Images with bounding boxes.

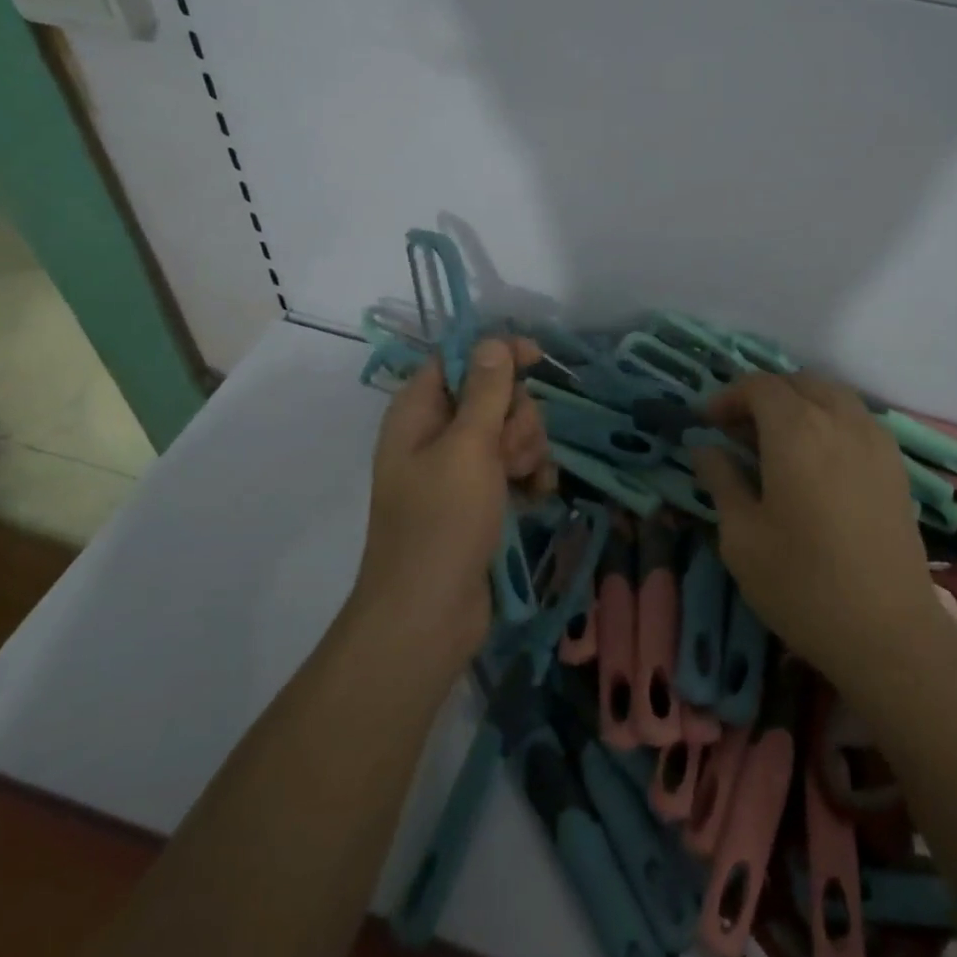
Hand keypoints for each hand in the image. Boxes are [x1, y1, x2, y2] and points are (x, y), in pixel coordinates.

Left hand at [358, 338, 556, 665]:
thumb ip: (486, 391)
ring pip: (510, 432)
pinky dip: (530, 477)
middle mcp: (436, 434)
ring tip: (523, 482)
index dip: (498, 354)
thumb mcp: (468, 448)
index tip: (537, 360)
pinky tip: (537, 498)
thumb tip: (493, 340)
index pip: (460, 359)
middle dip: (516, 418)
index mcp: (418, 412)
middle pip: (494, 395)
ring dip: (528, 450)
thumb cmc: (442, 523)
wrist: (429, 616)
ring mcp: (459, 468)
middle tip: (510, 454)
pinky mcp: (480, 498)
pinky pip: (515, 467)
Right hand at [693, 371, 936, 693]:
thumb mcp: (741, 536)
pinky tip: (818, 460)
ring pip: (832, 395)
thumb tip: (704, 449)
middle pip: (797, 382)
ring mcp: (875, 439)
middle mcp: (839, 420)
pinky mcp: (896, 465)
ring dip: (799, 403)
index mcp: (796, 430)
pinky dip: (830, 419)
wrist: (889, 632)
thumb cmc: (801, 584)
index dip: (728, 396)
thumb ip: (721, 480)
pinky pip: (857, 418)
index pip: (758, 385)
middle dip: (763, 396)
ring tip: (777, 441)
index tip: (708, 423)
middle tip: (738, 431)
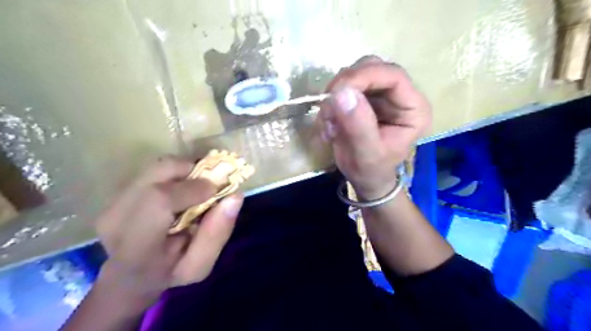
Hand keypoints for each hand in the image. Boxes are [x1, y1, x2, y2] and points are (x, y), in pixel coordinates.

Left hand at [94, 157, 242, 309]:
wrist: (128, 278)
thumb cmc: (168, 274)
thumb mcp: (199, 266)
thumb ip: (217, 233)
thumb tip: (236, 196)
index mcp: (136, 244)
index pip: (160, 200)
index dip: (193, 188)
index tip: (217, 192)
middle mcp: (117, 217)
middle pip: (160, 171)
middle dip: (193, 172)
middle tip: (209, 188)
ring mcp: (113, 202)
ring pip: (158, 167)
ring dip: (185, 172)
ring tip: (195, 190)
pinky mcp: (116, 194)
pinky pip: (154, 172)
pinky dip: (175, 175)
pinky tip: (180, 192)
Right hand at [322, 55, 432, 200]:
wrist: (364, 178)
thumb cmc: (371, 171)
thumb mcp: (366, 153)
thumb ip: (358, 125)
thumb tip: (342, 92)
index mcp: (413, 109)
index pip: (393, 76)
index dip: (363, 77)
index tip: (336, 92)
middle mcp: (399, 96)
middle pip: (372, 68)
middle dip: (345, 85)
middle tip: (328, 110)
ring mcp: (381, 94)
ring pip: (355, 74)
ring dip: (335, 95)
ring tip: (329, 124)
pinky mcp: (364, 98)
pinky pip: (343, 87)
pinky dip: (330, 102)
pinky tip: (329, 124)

PROBLEM DESCRIPTION. Please give again the entries word for word, starting at the first line and ending with the line that contains "index tip: (217, 192)"; include both of those lines but none of the pictures.

WRITTEN SOLUTION.
Hand keypoints for each hand in the image. Boxes are [x1, y1, x2, y2] and points are (x, y), in pixel coordinates.

Left hand at [358, 338, 556, 665]:
thumb ip: (486, 391)
ring pip: (510, 432)
pinky dip: (530, 477)
middle mcp: (436, 434)
ring tip: (523, 482)
index dip: (498, 354)
thumb mcp: (468, 448)
index tip: (537, 360)
pinky tip: (537, 498)
thumb tip: (493, 340)
index pip: (460, 359)
middle dip: (516, 418)
index mcp: (418, 412)
middle pip: (494, 395)
ring dip: (528, 450)
thumb cmc: (442, 523)
wrist: (429, 616)
ring mcp: (459, 468)
middle tip: (510, 454)
pinky mcp: (480, 498)
pinky pip: (515, 467)
Right hand at [693, 371, 936, 693]:
thumb mcp: (741, 536)
pinky tip: (818, 460)
ring pip: (832, 395)
thumb tip: (704, 449)
middle pip: (797, 382)
ring mcp: (875, 439)
middle mcp: (839, 420)
pinky mcp: (896, 465)
ring dip: (799, 403)
index mcp: (796, 430)
pinky dip: (830, 419)
wrist: (889, 632)
thumb cmc: (801, 584)
index dip: (728, 396)
thumb ip: (721, 480)
pinky pip: (857, 418)
index pip: (758, 385)
middle dip: (763, 396)
ring tip: (777, 441)
index tip: (708, 423)
middle tip: (738, 431)
Hand keypoints for each hand in the image. Boxes are [x1, y1, x2, y2] and points are (x, y), in pixel coordinates.

Left hand at [94, 157, 242, 309]:
wrist: (128, 278)
thumb cmc: (168, 274)
thumb mcp: (199, 266)
thumb ip: (217, 233)
thumb tip: (236, 196)
index mcp: (136, 244)
index pip: (160, 200)
index dip: (193, 188)
index tip: (217, 192)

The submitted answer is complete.